Why do startups fail? Conventional wisdom would tell you it's because of lack of capital, a subpar team, or faulty product market fit.

These are all important. But in my experience, even if you have these factors in place, there's one thing that will cause your company to fall faster than a lead balloon, and that is this: Access.

Specifically, access to the decision maker that has the power to say "yes".

You can't move down the sales cycle if you don't know who the decision maker is. If you don't know her or can't find him, you are going to lose valuable time while burning scarce cash.

"Even if you have the best idea out there, gaining access to customers--retailers, telcom, government, packaged goods, whatever it is--finding and winning over the decision maker is the hardest, most important activity for a startup," Lance LeMay, managing partner at OpenAir Equity Partners, a firm that specializes in investing in startups focused in the mobile tech space. Says LeMay "Access to customers is more important than access to capital,"

A Problem with a Simple, Yet Hard-to-Execute Answer

The objective observer may say solving the "access to customers" answer is very straightforward. Simply hire or connect with someone who has worked in your startup's industry.

At a recent lean startup class, I asked some founders the percentage of time someone offered to help open a door to a key stakeholder (customer, influencer, VC) and actually followed up on their promise to assist. The answer? 1 out of 3--or 30%

In other words, 70% of the time the people they talked to--salespeople, well-meaning acquaintances or potential advisory board members--all offered hyperbolic platitudes with empty promises causing a founder to doubt their veracity.

In other words, they were full of crap.

They didn't really know the CEO of Very Important Business, Inc. And if they did, they were unwilling to actually dial them up and make an introduction to the startup.

Unfortunately it can take months to identify whether an employee, board member or well-meaning coffee date is, well, full of crap. This results in loss of money, time--things you don't have.

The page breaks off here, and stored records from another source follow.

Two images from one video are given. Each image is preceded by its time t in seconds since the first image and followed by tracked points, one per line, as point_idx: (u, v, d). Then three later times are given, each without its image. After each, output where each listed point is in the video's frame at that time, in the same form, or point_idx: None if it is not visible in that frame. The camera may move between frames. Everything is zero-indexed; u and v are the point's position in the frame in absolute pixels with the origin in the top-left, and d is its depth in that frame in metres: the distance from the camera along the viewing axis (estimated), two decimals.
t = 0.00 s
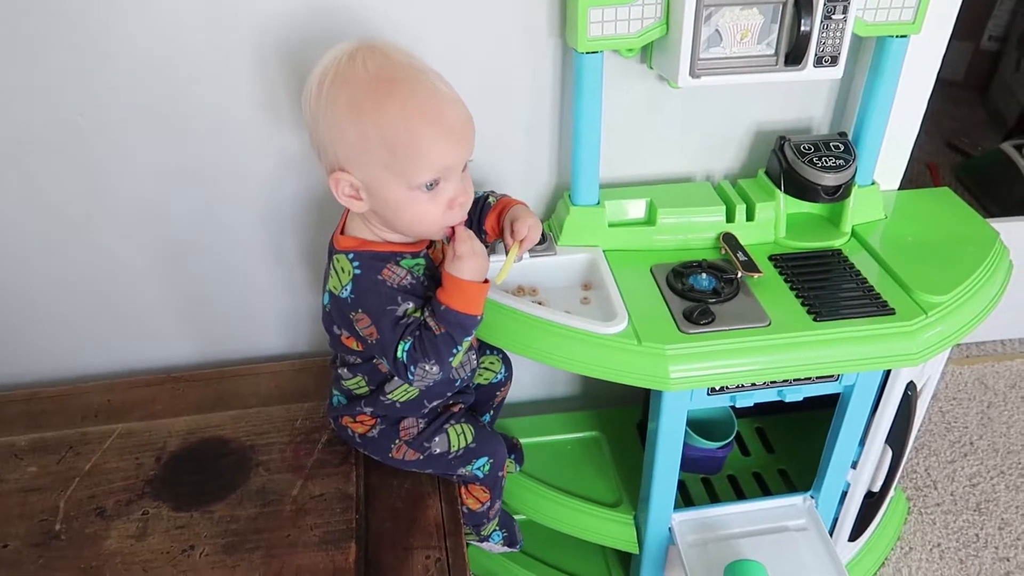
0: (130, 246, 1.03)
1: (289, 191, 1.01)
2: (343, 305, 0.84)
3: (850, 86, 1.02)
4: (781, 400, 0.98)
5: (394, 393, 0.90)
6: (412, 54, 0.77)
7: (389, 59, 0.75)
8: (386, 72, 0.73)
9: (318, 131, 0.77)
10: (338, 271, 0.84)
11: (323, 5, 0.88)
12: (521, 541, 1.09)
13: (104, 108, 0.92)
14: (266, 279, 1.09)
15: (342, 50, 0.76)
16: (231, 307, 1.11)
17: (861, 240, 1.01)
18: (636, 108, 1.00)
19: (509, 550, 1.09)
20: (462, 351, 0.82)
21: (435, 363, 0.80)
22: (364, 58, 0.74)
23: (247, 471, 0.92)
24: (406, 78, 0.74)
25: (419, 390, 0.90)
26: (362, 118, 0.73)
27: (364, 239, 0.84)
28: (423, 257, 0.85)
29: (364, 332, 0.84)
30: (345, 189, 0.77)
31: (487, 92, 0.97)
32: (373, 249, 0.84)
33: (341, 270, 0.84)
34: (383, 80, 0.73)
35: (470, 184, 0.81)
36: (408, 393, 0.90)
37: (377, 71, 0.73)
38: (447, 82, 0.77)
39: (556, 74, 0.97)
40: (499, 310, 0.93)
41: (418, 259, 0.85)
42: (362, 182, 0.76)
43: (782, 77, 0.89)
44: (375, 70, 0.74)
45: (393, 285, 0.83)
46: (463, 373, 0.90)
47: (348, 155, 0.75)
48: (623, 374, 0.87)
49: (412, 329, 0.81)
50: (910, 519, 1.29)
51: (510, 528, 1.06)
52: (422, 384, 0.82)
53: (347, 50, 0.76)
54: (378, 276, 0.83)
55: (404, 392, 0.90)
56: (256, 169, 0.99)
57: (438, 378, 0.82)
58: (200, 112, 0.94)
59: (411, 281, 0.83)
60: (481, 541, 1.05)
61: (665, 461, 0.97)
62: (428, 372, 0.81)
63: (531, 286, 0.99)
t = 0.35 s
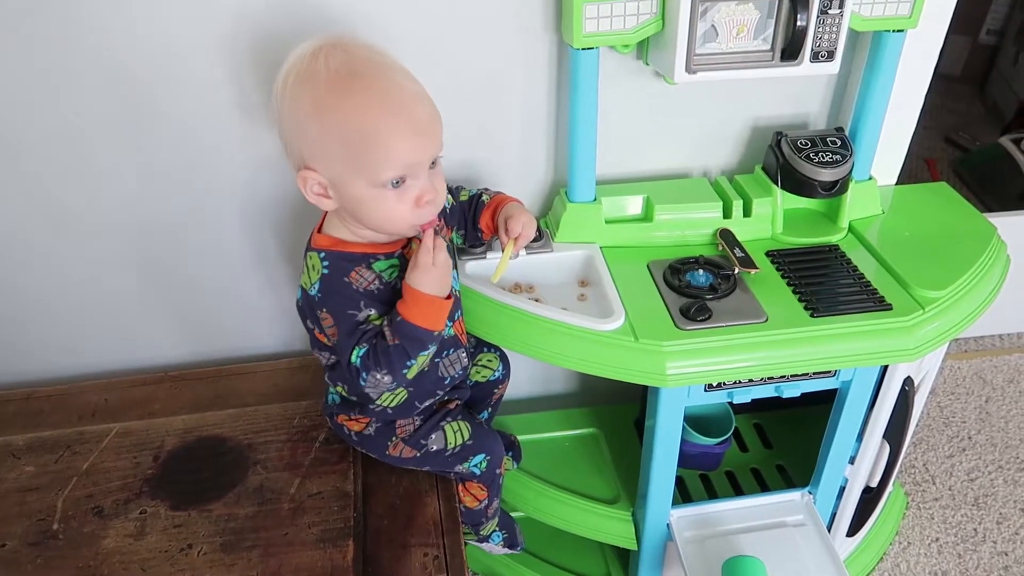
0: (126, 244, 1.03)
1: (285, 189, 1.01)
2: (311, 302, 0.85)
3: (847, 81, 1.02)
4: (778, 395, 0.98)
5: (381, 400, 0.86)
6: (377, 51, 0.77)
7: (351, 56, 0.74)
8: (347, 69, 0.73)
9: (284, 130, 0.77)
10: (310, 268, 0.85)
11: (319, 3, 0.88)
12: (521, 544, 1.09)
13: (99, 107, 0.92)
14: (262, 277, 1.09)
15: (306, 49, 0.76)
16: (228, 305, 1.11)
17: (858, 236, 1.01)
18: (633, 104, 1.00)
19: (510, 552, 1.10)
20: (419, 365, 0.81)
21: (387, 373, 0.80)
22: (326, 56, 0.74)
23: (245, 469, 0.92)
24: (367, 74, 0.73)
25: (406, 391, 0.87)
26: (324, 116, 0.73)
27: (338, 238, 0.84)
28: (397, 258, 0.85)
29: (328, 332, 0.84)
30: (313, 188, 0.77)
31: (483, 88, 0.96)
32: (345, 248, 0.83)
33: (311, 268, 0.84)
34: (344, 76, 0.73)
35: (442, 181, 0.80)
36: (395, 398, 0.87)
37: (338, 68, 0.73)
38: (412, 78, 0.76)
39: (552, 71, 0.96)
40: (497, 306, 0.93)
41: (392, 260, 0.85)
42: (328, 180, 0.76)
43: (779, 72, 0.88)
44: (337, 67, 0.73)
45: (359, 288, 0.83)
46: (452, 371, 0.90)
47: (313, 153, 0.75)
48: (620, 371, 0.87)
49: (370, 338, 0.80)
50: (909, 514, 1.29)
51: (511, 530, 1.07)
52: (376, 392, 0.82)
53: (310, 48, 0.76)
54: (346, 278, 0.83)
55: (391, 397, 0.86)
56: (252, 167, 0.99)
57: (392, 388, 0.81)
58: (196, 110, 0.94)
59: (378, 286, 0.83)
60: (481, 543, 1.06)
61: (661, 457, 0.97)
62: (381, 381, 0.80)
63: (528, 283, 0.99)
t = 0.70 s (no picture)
0: (121, 247, 1.03)
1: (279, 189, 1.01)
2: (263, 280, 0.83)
3: (840, 76, 1.02)
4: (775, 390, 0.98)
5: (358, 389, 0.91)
6: (333, 51, 0.75)
7: (306, 58, 0.73)
8: (301, 72, 0.72)
9: (250, 139, 0.76)
10: (279, 259, 0.82)
11: (311, 3, 0.88)
12: (525, 544, 1.09)
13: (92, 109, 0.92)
14: (258, 278, 1.09)
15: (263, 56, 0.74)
16: (224, 306, 1.11)
17: (853, 230, 1.01)
18: (627, 101, 1.00)
19: (514, 553, 1.10)
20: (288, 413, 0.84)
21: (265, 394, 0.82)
22: (281, 61, 0.73)
23: (242, 470, 0.92)
24: (321, 75, 0.72)
25: (381, 388, 0.91)
26: (282, 121, 0.72)
27: (313, 239, 0.81)
28: (369, 267, 0.83)
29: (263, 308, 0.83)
30: (282, 196, 0.76)
31: (476, 86, 0.96)
32: (318, 252, 0.81)
33: (280, 258, 0.82)
34: (298, 79, 0.71)
35: (412, 178, 0.79)
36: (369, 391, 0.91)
37: (292, 72, 0.72)
38: (370, 75, 0.75)
39: (545, 68, 0.96)
40: (491, 304, 0.93)
41: (363, 270, 0.83)
42: (296, 187, 0.75)
43: (773, 67, 0.88)
44: (289, 70, 0.72)
45: (314, 299, 0.81)
46: (430, 372, 0.92)
47: (278, 161, 0.74)
48: (616, 367, 0.87)
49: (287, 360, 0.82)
50: (908, 508, 1.29)
51: (514, 531, 1.07)
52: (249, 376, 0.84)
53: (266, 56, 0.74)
54: (302, 285, 0.81)
55: (367, 390, 0.91)
56: (246, 168, 0.98)
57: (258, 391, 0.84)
58: (188, 111, 0.93)
59: (331, 302, 0.82)
60: (483, 543, 1.06)
61: (658, 451, 0.97)
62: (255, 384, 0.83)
63: (524, 280, 0.99)
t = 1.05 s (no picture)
0: (123, 248, 1.03)
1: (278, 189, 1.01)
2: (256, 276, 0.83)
3: (838, 68, 1.02)
4: (776, 383, 0.98)
5: (353, 388, 0.91)
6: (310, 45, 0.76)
7: (282, 53, 0.73)
8: (277, 65, 0.72)
9: (237, 141, 0.76)
10: (272, 255, 0.83)
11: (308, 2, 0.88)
12: (537, 531, 1.10)
13: (91, 111, 0.92)
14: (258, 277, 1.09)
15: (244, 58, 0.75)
16: (225, 306, 1.11)
17: (852, 223, 1.01)
18: (625, 96, 1.00)
19: (528, 540, 1.11)
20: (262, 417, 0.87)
21: (247, 397, 0.84)
22: (258, 58, 0.73)
23: (245, 468, 0.92)
24: (297, 66, 0.72)
25: (376, 387, 0.91)
26: (263, 116, 0.72)
27: (306, 236, 0.81)
28: (360, 263, 0.82)
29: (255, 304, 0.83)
30: (273, 194, 0.76)
31: (474, 83, 0.97)
32: (311, 249, 0.81)
33: (272, 253, 0.82)
34: (275, 72, 0.72)
35: (399, 165, 0.78)
36: (365, 390, 0.91)
37: (270, 66, 0.72)
38: (347, 64, 0.75)
39: (542, 64, 0.96)
40: (491, 300, 0.93)
41: (355, 267, 0.82)
42: (284, 183, 0.75)
43: (770, 60, 0.89)
44: (265, 66, 0.72)
45: (303, 296, 0.81)
46: (427, 370, 0.92)
47: (264, 157, 0.74)
48: (616, 361, 0.88)
49: (275, 377, 0.83)
50: (911, 500, 1.29)
51: (524, 519, 1.07)
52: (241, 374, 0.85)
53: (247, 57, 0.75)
54: (292, 282, 0.81)
55: (363, 388, 0.91)
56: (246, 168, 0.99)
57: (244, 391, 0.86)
58: (187, 112, 0.93)
59: (321, 298, 0.81)
60: (493, 532, 1.06)
61: (659, 445, 0.97)
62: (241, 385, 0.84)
63: (524, 276, 0.99)
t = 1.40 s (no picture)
0: (123, 247, 1.03)
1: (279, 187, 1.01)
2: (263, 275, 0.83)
3: (837, 64, 1.02)
4: (777, 379, 0.98)
5: (356, 385, 0.91)
6: (317, 42, 0.76)
7: (288, 48, 0.74)
8: (283, 59, 0.73)
9: (244, 136, 0.77)
10: (277, 253, 0.83)
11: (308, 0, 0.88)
12: (541, 533, 1.12)
13: (91, 110, 0.92)
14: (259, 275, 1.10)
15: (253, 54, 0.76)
16: (226, 305, 1.12)
17: (852, 219, 1.01)
18: (625, 93, 1.00)
19: (533, 541, 1.12)
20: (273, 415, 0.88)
21: (260, 397, 0.84)
22: (265, 53, 0.74)
23: (248, 466, 0.92)
24: (301, 60, 0.73)
25: (380, 383, 0.91)
26: (266, 109, 0.72)
27: (312, 234, 0.81)
28: (364, 261, 0.82)
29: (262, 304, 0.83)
30: (277, 188, 0.76)
31: (474, 81, 0.97)
32: (315, 246, 0.81)
33: (277, 252, 0.83)
34: (279, 66, 0.72)
35: (402, 161, 0.78)
36: (368, 387, 0.91)
37: (275, 60, 0.73)
38: (351, 60, 0.75)
39: (542, 61, 0.97)
40: (493, 297, 0.93)
41: (359, 263, 0.82)
42: (287, 176, 0.75)
43: (770, 56, 0.89)
44: (269, 60, 0.73)
45: (309, 293, 0.81)
46: (429, 367, 0.92)
47: (267, 150, 0.74)
48: (618, 357, 0.88)
49: (285, 377, 0.83)
50: (911, 495, 1.30)
51: (529, 521, 1.09)
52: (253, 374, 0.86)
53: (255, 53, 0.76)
54: (297, 279, 0.81)
55: (366, 385, 0.91)
56: (246, 166, 0.99)
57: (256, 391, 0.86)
58: (187, 111, 0.93)
59: (327, 295, 0.81)
60: (498, 532, 1.07)
61: (661, 441, 0.98)
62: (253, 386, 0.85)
63: (525, 273, 0.99)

So how do you find the 30 percent? Or better yet, how do you grow it? Here are three strategies to try.

Rent Before You Buy

Try to get some understanding of a person's potential capability before hiring that person. If you're looking at hiring an advisory board member, consider offering equity only if certain obligations are met at the end of say, a year. If it's an employee, discuss a contractor arrangement initially, with the option to move to permanent hire if certain sales goals are met. If you're operating in a tight job market, ask for at least five references. Really probe whether your potential hire's contact list is as strong as s/he says it is.

Three Strikes and You're Out.

If a well meaning colleague insists they went to college with a person who can make your startup dreams come true, have faith that he or she will come through. Sometimes, well meaning friends and colleagues get busy and don't prioritize an introduction on the top of their already long to do list. The rule of thumb here is simple--follow up three times, in three different ways. If the response is radio silence, consider this a proverbial strike out and move on to someone else.

Pressure Test the Hustle

Let's face it, even if someone has a 1,000 LinkedIn contacts, they are still going to have to open doors and meet new folks. Put simply, they have to be able to hustle. So measure their hustle during the interview process. Ask the prospective sales or marketing person to take a test: Secure $500 for the charity of his or her choice. Ask to see the list of donors to ensure they're not mothers, uncles or grandparents. Also ask to see their pitch, email or landing page. They might scoff, but consider this: you're building a startup where success and failure is measured in days and weeks, not months or years. If someone rebuffs this assignment, consider if they're a good fit for the entrepreneurial-minded culture in the first place.

Ultimately, Authenticity is the Gateway to Access

David Segura, founder of Giant Media, a native video distribution company, grew his business from a basement office to being the largest native video platform in the U.S., according to comScore.

Segura agrees that customer introductions are the lifeblood of a new company. "Access is critical to a startup's success, since results are often needed must faster than a typical company," Segura said.

But his approach is different, and maybe the most effective. "At the end of the day, access is enabled by real relationships," Segura said. "As a founder and employer, I value authentic relationships. I'd rather hire someone at the mid-level point of their career than a senior person with thousands of LinkedIn contacts but who lacks authentic relationships with decision makers."